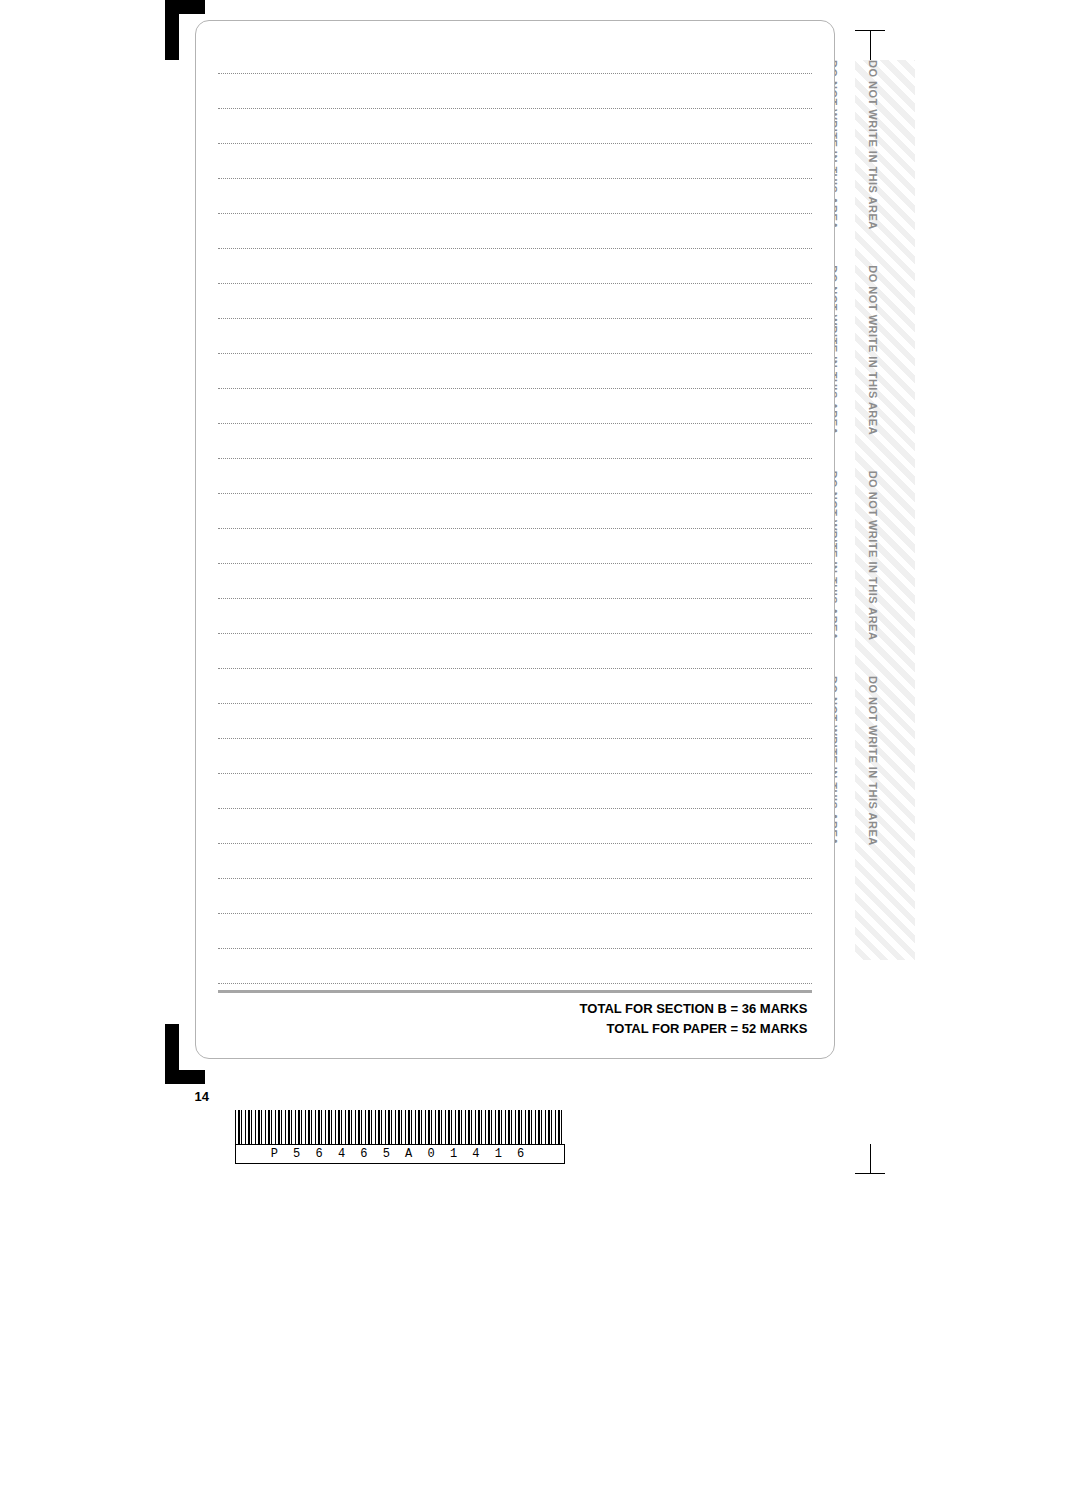DO NOT WRITE IN THIS AREA DO NOT WRITE IN THIS AREA DO NOT WRITE IN THIS AREA DO NOT WRITE IN THIS AREA
DO NOT WRITE IN THIS AREA DO NOT WRITE IN THIS AREA DO NOT WRITE IN THIS AREA DO NOT WRITE IN THIS AREA
TOTAL FOR SECTION B = 36 MARKS
TOTAL FOR PAPER = 52 MARKS
14
P 5 6 4 6 5 A 0 1 4 1 6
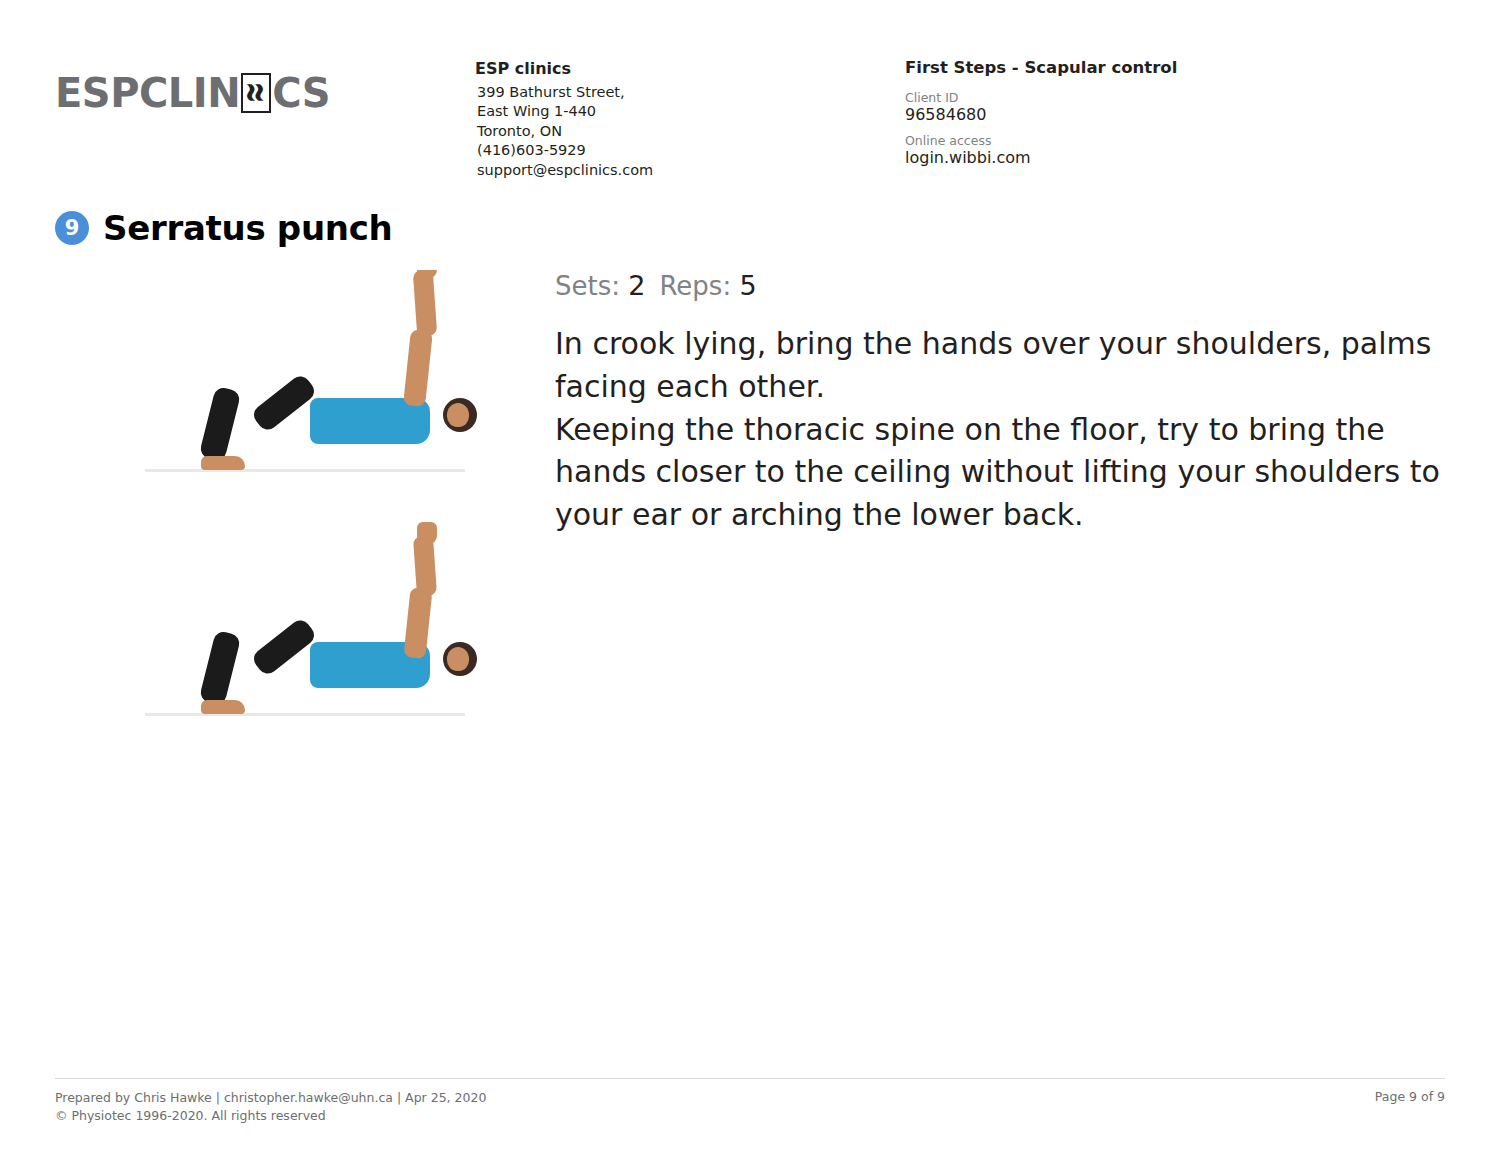ESP CLIN CS
ESP clinics
399 Bathurst Street,
East Wing 1-440
Toronto, ON
(416)603-5929
support@espclinics.com
First Steps - Scapular control
Client ID
96584680
Online access
login.wibbi.com
9
Serratus punch
Sets: 2 Reps: 5
In crook lying, bring the hands over your shoulders, palms facing each other.
Keeping the thoracic spine on the floor, try to bring the hands closer to the ceiling without lifting your shoulders to your ear or arching the lower back.
Prepared by Chris Hawke | christopher.hawke@uhn.ca | Apr 25, 2020
© Physiotec 1996-2020. All rights reserved
Page 9 of 9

- **DIRECTIONS FOR THIS TASK**
With the entries above as the source, set down exactly the lines from the one holding "login.wibbi.com" through the last line, both ends included.

- **RESULT**
login.wibbi.com
9
Serratus punch
Sets: 2 Reps: 5
In crook lying, bring the hands over your shoulders, palms facing each other.
Keeping the thoracic spine on the floor, try to bring the hands closer to the ceiling without lifting your shoulders to your ear or arching the lower back.
Prepared by Chris Hawke | christopher.hawke@uhn.ca | Apr 25, 2020
© Physiotec 1996-2020. All rights reserved
Page 9 of 9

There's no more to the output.